Cooperative vs. Preemptive: a quest to maximize concurrency power

Brief report on our research in trying to get the most out of our highly concurrent systems at scale.

Bobby Priambodo

Published in

Traveloka Engineering Blog

16 min readSep 3, 2019

Motivation

Imagine if Traveloka worked like a supermarket that had only one cashier, and we handled our customers one by one. There would be a very long queue, and even the 5th customer would probably leave as soon as she felt that it was taking too long. She would then go to another supermarket. We wouldn’t want that.

A slightly better approach would be to have the cashier work on, say, five customers at a time, switching customers for every barcode scanned. If the cashier were as fast as Barry Allen, then all five customers would feel that they are being serviced individually with no interruption. In this case, we say the cashier works concurrently.

What if one cashier still served customers one by one, but now we had five cashiers? Of course, the service time would also speed up. For this one, we say that our cashiers work in parallel. We can also say that, from the customers’ perspective, the cashiers work concurrently: there are more than one customer being serviced at one time.

Now, we understand that there is probably no human on Earth who is as fast as The Flash, let alone one conveniently being a cashier, but switching tasks in an ultra high speed is an easy feat for computers. With the advent of multicore processors, computers can even combine the two: having multiple cashiers switching customers. Imagine the velocity!

At Traveloka’s scale, it is a necessity for our systems to handle requests from our users concurrently. Every user should be able to do what they need, such as to book a flight or hotel, discover exciting things to do for the weekend, pay their bills, without needing to wait for other users to finish what they need to do.
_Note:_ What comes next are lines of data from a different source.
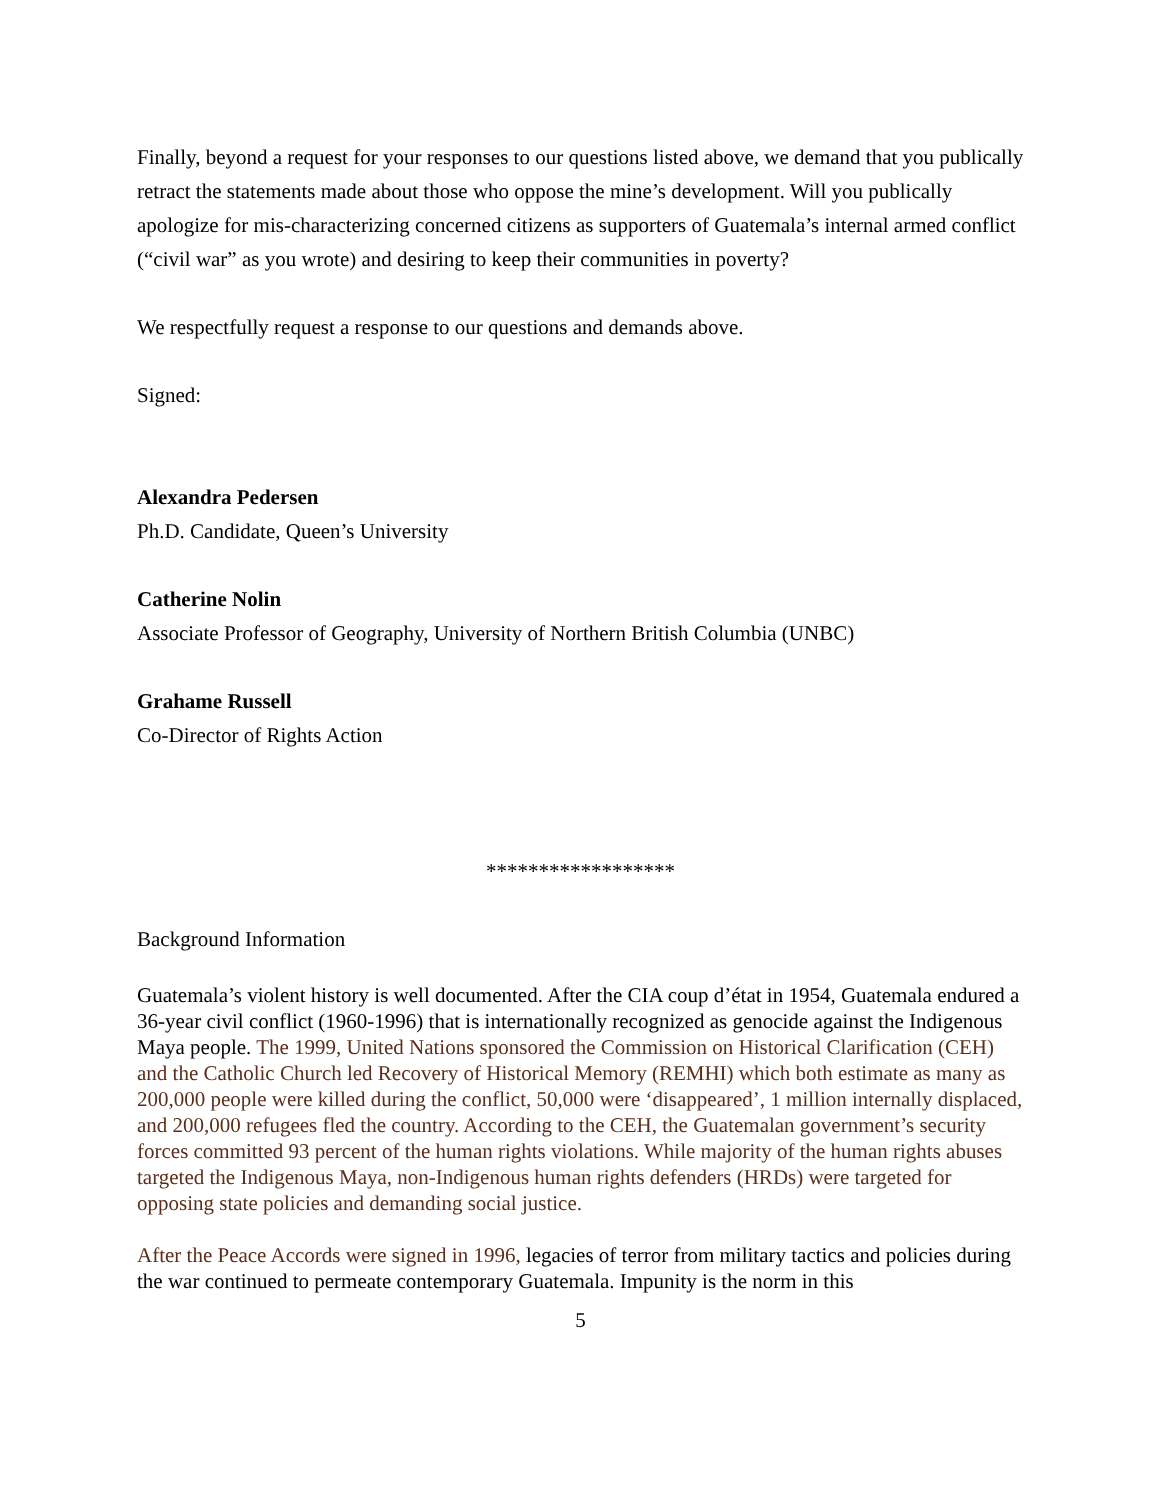Finally, beyond a request for your responses to our questions listed above, we demand that you publically retract the statements made about those who oppose the mine’s development. Will you publically apologize for mis-characterizing concerned citizens as supporters of Guatemala’s internal armed conflict (“civil war” as you wrote) and desiring to keep their communities in poverty?
We respectfully request a response to our questions and demands above.
Signed:
Alexandra Pedersen
Ph.D. Candidate, Queen’s University
Catherine Nolin
Associate Professor of Geography, University of Northern British Columbia (UNBC)
Grahame Russell
Co-Director of Rights Action
******************
Background Information
Guatemala’s violent history is well documented. After the CIA coup d’état in 1954, Guatemala endured a 36-year civil conflict (1960-1996) that is internationally recognized as genocide against the Indigenous Maya people. The 1999, United Nations sponsored the Commission on Historical Clarification (CEH) and the Catholic Church led Recovery of Historical Memory (REMHI) which both estimate as many as 200,000 people were killed during the conflict, 50,000 were ‘disappeared’, 1 million internally displaced, and 200,000 refugees fled the country. According to the CEH, the Guatemalan government’s security forces committed 93 percent of the human rights violations. While majority of the human rights abuses targeted the Indigenous Maya, non-Indigenous human rights defenders (HRDs) were targeted for opposing state policies and demanding social justice.
After the Peace Accords were signed in 1996, legacies of terror from military tactics and policies during the war continued to permeate contemporary Guatemala. Impunity is the norm in this
5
Indeed, our services have been concurrent since day one.

My team in particular use Java heavily. To build our systems, we use battle-tested open source Java libraries for many things, such as web servers and database drivers, which have built-in concurrency capabilities through threads. In implementing our business specific logic, we also utilize Java’s threading primitives to achieve concurrency, running Runnables through Executors for tasks that can be done independently.

It Works™.

But over time, we started to see performance issues. We had one service that hogged all of its host’s RAM because the Java app had a total of 10 thousand threads running. With the default JVM thread stack size for a 64bit VMs which was 1024 bytes, it meant that we allocated around 10GB memory for thread stack alone, even when most of it perhaps were unused. The CPU utilization was also considerably high because of all the context switches.
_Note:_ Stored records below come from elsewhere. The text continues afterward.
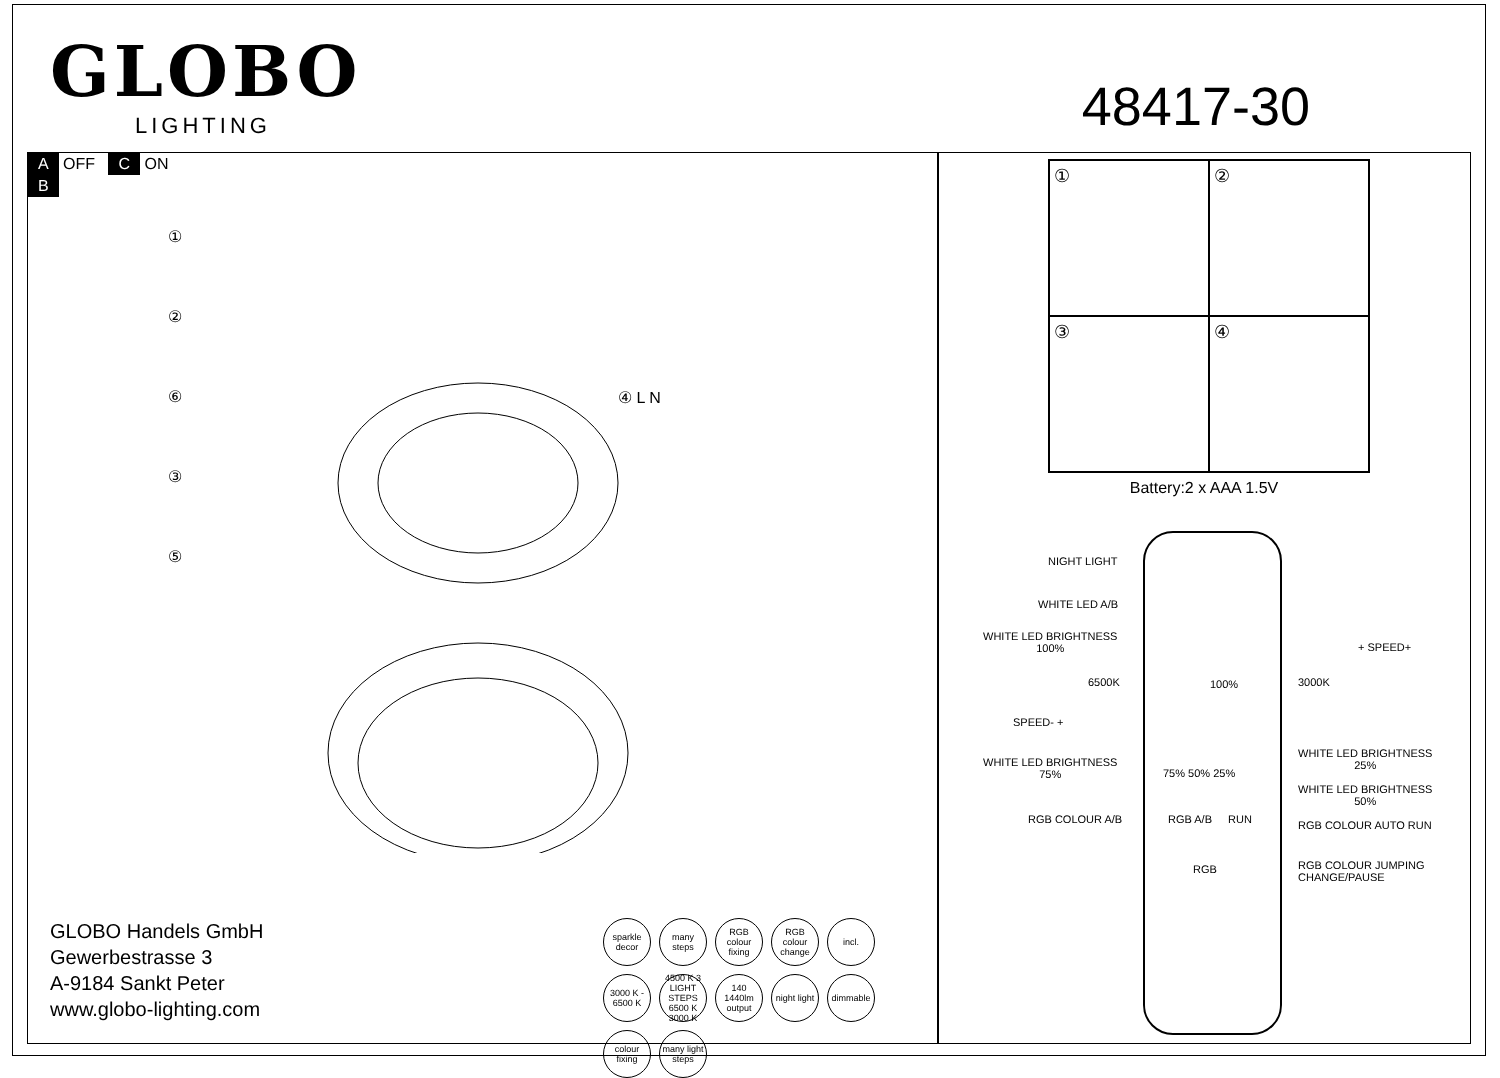GLOBO
LIGHTING
48417-30
A OFF C ON
B
①
②
⑥
③
⑤
④ L N
GLOBO Handels GmbH
Gewerbestrasse 3
A-9184 Sankt Peter
www.globo-lighting.com
sparkle decor
many steps
RGB colour fixing
RGB colour change
incl.
3000 K - 6500 K
4500 K 3 LIGHT STEPS 6500 K 3000 K
140 1440lm output
night light
dimmable
colour fixing
many light steps
①
②
③
④
Battery:2 x AAA 1.5V
NIGHT LIGHT
WHITE LED A/B
WHITE LED BRIGHTNESS
100%
6500K 100% 3000K
+ SPEED+
SPEED- +
WHITE LED BRIGHTNESS
25%
WHITE LED BRIGHTNESS
75%
75% 50% 25%
WHITE LED BRIGHTNESS
50%
RGB COLOUR A/B RGB A/B RUN RGB COLOUR AUTO RUN
RGB
RGB COLOUR JUMPING
CHANGE/PAUSE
One solution would be to scale up the host, but that’s just throwing money to the problem. We finally mitigated the issue by auditing the thread pool usages and eventually decoupled the service to smaller ones anyway (because it was already too big), but this particular problem made us think: is there a better way for us to do concurrency more efficiently, without inflicting damage to our hardware costs?
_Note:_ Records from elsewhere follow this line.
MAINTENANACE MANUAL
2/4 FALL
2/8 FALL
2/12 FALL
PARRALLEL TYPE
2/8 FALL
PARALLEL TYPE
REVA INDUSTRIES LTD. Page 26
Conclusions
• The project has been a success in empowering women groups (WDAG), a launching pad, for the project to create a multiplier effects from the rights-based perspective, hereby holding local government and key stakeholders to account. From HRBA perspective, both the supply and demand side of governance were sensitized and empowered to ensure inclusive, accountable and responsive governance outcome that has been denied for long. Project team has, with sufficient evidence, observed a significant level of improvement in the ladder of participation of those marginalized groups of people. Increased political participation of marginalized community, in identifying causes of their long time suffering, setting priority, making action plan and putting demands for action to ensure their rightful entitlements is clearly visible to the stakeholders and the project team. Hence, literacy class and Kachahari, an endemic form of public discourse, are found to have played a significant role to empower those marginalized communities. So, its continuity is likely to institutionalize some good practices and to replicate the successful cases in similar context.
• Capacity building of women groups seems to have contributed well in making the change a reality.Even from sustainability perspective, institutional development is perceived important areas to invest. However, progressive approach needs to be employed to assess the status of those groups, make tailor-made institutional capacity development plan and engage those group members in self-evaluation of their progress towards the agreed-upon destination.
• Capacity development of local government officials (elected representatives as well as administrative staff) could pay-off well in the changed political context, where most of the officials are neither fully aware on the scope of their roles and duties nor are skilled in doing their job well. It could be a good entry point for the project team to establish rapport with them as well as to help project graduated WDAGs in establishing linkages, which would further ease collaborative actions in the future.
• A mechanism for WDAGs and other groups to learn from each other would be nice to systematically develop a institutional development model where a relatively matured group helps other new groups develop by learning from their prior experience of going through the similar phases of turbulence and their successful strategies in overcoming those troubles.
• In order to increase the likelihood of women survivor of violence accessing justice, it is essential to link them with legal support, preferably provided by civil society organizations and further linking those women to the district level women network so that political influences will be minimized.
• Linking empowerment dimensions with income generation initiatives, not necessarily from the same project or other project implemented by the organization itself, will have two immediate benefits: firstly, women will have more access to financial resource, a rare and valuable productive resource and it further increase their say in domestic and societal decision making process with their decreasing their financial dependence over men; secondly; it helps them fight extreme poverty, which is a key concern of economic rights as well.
This rest of this article is the result of our (non-academic) research on this problem. We will talk about three important aspects of concurrency: task scheduling, threading model, and memory model. We’ll also see how popular technologies (i.e. programming languages or libraries) approach concurrency in practice.

Now, let’s talk about scheduling.

Cooperative vs. Preemptive scheduling

Scheduling is a mechanism to assign tasks to workers. The one who assign tasks is often called a scheduler. In an operating system (OS), usually tasks translates to threads, and workers translates to CPU cores.

That said, I will be speaking in the general term of tasks and workers because this concept is not necessarily tied to operating systems only.

There are two styles of scheduling, cooperative and preemptive.

1. Cooperative

In a cooperative scheduling style, the tasks manage their own lifecycle. After being assigned to a worker, it is up to the task whether or not it should be released from a worker (i.e. yield control back to scheduler). The scheduler’s job is only to assign tasks to any worker that is free.

Cooperative scheduling illustration with 1 worker and 3 tasks.

If there is no free worker, then there’s nothing the scheduler could do other than waiting for one. That is why it’s called cooperative: the tasks should cooperate with each other to ensure everyone gets a fair share of workers.

You can probably see how this could cause problem: if a task is being evil and hogs the only worker available for a long time, all other tasks wouldn’t get scheduled and the process can hang.

Cooperative scheduling issue: stray task (Task 2) can hog the worker.

Back in the day, Windows 3.1x and and MacOS 9 used a cooperative scheduler for its concurrency. Say a developer writes a program poorly and forgot to yield control, the entire OS could stop working.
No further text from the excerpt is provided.